The government on Friday said it had sold £1.24bn of shares to the bank via a buyback. The sale reduces its stake to 22.5 per cent, down from 38 per cent at the end of last year.

The latest disposal came after the Treasury suspended plans to sell shares to the public because of the election, which has been scheduled for July 4.

The retail share sale was part of a drive by the government to boost the UK stock market but it was put on hold last week after the election was announced, with the Treasury confirming it would not take place before then.

NatWest chief executive Paul Thwaite said the latest buyback was an “important milestone” for the bank and represented “further progress against the ambition to return NatWest Group to full private ownership”.

The government, which has been a shareholder in the bank since its £46bn bailout at the height of the financial crisis, is hoping to fully re-privatise it by 2026.

The state ceased to be its controlling shareholder earlier this year when it cut its stake below 30 per cent, freeing the bank from certain requirements such as holding two votes on appointing directors.

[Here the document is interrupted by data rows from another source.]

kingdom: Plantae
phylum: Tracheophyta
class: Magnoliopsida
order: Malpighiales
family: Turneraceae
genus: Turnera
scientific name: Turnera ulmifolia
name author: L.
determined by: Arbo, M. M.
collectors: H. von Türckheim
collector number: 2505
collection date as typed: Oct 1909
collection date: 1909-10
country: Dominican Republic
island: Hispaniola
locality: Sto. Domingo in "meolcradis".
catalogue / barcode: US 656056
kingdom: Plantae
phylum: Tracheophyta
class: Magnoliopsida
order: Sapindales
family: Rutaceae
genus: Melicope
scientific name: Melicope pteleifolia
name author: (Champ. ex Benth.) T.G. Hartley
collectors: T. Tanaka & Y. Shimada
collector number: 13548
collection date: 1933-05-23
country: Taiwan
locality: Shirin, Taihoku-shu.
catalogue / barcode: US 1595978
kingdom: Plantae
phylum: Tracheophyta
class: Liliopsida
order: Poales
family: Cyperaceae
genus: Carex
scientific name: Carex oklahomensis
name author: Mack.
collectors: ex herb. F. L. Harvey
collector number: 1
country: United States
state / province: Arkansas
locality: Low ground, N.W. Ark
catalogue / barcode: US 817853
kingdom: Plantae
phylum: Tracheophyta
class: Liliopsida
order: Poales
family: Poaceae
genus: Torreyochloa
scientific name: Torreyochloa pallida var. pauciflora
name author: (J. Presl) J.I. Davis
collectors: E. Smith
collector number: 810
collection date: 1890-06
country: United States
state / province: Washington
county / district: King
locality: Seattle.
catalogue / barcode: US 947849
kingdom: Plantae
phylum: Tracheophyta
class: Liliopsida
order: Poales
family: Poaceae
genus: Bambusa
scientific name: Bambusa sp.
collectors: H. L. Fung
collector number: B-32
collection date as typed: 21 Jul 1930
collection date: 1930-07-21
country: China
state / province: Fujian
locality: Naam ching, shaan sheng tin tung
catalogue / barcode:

NatWest shareholders last month approved a proposal to increase the amount of shares it could buy back from the government in a year from just under 5 per cent to 15 per cent.

Shares in NatWest have risen more than 40 per cent since the start of the year. A row with politician Nigel Farage over the closure of his bank account at Coutts, the wealth manager owned by NatWest, last year toppled former chief executive Dame Alison Rose.

The bank made interim chief executive Thwaite permanent in February after a six-week selection process led by new chair Rick Haythornthwaite.